In New York, a series of shootings on Saturday and Sunday claimed at least nine lives and wounded 41 others in an increase in incidents in some neighborhoods. A 15-year-old boy was injured in the Bronx.
And in Philadelphia, a six-year-old boy died of a gunshot wound amid five fatal gunshots in about five hours on Sunday afternoon, police said.
The Trace, a nonprofit news website covering gun violence in the US, which recorded the number of shootings in the US over the weekend, reported that the University’s preliminary investigation California’s Davis has found a possible link between the increase in violence and An increase in the purchase of weapons during the coronavirus pandemic, of more than 2.1 million more weapons than usual between March and May.
The Rev. Gregory Livingston, a pastor and civil rights leader who moved to New York last summer after many years leading a community-based anti-violence organization in his native Chicago, spoke of the Midwest city “going through complete madness” .
But he warned that systemic racism at the national level that is not being addressed and America’s “violent history” that has not been taken into account were dividing people and causing the collapse of some communities.
“Chicago is, unfortunately, a story of two cities and throughout the country it is a story of two Americas. Chicago is a highly segregated city and that legacy is part of what fuels this horrific violence, ”Livingston told the Guardian Monday afternoon.
He condemned “corruption and racism” and said that the coronavirus pandemic and the economic consequences had exacerbated inequality. The pandemic has been disproportionately brutal in African Americans who are already suffering from economic and health deprivation.
Livingston campaigned hard to get rid of former Chicago Mayor Rahm Emanuel. Lightfoot has been in office since May 2019 and has just appointed a new police chief.
She agreed with Livingston’s point that a long history of Chicago segregation and underinvestment were “at the root” of the “explosion” of violence.

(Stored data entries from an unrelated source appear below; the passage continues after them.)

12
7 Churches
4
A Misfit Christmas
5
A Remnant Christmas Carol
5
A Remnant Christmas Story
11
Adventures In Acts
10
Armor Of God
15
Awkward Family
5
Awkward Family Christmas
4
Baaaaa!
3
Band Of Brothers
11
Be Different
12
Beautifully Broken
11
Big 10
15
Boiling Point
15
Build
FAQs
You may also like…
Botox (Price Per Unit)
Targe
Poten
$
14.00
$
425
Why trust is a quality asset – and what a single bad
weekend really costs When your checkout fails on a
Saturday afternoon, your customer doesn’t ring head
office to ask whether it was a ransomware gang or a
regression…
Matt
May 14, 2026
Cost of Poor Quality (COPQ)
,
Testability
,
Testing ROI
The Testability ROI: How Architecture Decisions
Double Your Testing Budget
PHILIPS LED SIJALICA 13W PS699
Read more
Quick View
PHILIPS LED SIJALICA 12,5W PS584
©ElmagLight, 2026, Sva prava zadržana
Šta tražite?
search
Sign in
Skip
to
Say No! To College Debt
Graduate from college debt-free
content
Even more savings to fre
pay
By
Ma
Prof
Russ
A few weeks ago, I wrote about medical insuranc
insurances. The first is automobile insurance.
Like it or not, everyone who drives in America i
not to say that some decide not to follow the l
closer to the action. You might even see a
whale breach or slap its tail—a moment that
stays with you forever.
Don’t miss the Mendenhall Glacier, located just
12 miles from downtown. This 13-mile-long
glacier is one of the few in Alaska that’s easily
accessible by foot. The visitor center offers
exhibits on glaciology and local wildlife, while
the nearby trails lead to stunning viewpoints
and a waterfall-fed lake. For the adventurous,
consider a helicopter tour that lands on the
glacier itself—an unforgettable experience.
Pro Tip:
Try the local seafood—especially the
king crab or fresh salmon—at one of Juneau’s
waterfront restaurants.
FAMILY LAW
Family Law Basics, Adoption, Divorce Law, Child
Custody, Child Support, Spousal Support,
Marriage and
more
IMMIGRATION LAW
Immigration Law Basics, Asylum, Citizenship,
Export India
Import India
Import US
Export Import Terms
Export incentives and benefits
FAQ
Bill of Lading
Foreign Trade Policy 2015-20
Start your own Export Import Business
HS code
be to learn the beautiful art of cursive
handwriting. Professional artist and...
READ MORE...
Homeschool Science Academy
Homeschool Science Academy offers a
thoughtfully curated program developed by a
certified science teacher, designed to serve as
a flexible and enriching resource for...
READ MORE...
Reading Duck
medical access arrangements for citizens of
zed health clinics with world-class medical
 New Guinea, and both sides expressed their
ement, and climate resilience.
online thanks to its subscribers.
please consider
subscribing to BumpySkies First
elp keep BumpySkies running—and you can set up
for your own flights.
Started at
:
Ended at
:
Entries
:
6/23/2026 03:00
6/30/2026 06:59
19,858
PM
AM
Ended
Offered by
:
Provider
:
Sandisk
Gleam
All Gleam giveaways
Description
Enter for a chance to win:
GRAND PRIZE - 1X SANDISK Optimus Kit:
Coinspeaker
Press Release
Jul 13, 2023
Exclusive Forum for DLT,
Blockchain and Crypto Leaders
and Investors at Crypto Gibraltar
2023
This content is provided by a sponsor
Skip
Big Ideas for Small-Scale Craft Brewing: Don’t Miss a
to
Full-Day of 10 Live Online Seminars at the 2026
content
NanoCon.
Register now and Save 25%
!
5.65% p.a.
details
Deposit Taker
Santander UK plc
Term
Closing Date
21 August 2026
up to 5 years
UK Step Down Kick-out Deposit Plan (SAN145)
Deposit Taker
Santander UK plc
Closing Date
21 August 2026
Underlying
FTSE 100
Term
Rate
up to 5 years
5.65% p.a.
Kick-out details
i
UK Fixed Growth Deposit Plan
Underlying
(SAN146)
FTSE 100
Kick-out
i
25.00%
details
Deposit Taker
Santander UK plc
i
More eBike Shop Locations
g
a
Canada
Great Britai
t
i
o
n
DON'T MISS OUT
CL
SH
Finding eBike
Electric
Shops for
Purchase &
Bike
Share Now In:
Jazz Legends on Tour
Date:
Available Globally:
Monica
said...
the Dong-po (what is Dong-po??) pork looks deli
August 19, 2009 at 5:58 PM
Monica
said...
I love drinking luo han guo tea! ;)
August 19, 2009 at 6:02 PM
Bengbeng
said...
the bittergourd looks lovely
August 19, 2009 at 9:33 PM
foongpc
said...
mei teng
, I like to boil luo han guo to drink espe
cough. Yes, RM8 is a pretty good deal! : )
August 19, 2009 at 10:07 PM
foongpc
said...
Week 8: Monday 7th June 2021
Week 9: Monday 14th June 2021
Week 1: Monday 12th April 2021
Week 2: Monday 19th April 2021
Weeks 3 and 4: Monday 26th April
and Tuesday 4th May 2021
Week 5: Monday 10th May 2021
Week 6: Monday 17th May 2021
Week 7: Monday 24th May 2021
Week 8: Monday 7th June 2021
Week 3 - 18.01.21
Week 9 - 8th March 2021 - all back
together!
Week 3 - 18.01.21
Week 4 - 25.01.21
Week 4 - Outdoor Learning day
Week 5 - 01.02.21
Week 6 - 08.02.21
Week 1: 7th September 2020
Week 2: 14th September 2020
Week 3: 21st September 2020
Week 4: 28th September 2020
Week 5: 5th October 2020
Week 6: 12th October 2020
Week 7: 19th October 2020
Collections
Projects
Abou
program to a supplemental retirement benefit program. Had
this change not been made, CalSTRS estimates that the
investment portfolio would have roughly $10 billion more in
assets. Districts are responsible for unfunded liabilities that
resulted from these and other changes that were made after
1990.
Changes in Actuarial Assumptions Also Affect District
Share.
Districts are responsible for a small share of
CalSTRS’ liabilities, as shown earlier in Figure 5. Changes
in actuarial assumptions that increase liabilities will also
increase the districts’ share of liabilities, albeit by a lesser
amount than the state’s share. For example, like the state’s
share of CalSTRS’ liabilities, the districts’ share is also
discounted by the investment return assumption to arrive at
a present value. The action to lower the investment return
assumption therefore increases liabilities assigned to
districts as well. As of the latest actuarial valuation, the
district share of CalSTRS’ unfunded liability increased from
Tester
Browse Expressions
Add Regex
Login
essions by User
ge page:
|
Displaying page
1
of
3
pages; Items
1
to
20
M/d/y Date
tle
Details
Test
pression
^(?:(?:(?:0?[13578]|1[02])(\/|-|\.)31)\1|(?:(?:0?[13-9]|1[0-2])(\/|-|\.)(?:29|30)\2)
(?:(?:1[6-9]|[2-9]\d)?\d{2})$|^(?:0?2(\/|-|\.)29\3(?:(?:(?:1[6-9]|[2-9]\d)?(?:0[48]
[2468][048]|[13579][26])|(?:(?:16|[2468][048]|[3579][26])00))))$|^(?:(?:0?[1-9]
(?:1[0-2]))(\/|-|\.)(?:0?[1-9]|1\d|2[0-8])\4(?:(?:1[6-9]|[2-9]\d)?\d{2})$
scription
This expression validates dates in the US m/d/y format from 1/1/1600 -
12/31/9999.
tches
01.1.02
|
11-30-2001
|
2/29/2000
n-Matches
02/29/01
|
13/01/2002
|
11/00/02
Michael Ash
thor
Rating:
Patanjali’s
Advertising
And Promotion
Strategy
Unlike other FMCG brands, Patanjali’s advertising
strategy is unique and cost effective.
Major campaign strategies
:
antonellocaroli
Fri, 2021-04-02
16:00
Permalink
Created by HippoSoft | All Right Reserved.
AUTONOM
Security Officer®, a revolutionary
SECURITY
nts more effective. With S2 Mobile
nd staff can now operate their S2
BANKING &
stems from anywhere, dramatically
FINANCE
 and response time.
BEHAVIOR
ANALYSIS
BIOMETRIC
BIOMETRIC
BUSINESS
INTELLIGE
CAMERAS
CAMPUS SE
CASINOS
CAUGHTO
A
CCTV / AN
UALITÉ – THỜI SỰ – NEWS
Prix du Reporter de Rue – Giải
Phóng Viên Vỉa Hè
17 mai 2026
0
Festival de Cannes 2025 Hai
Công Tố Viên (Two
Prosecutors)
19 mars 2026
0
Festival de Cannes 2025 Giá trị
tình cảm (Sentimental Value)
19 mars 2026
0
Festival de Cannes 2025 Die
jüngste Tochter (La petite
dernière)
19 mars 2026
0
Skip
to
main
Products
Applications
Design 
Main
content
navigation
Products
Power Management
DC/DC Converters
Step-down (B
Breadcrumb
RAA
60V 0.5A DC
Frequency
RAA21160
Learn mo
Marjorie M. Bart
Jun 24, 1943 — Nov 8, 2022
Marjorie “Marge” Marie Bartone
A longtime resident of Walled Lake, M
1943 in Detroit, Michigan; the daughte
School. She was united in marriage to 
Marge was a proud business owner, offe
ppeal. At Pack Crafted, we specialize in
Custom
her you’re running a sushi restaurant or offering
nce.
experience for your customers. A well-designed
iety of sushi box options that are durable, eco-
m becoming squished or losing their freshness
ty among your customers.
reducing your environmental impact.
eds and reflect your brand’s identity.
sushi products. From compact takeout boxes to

“You have to give a sense of hope … you have to reach those young people in the corners who are the shooters, but it cannot be just from the police and the city government, everything is on the deck,” Lightfoot said. She said of Trump: “We are leading. You need to take our leadership and follow it. “
Livingston asked Lightfoot to tackle racism and police problems “head on.”
“There is an individual responsibility [among those shooting], but there are also conditions that create a climate of violence, “he said.
He accused New York Mayor Bill de Blasio of being “scared” of confronting racism in the New York Police Department.
“There is no courage in the City Hall,” he said.
And he warned US mayors that Chicago was “in control” of what would happen elsewhere this summer if inequality and protests from coast-to-coast protesters since George Floyd, an African American, were killed. in Minneapolis by a white cop he did not. stimulate change.
White House press secretary Kayleigh McEnany said she was shocked that she was not asked about the weekend shootings at her briefing on Monday, despite citing “a duplication of the shootings in New York City by third week in a row. “
Journalists at the briefing replied that she had finished the 22-minute briefing and left while many were still waiting, hands raised, to ask questions.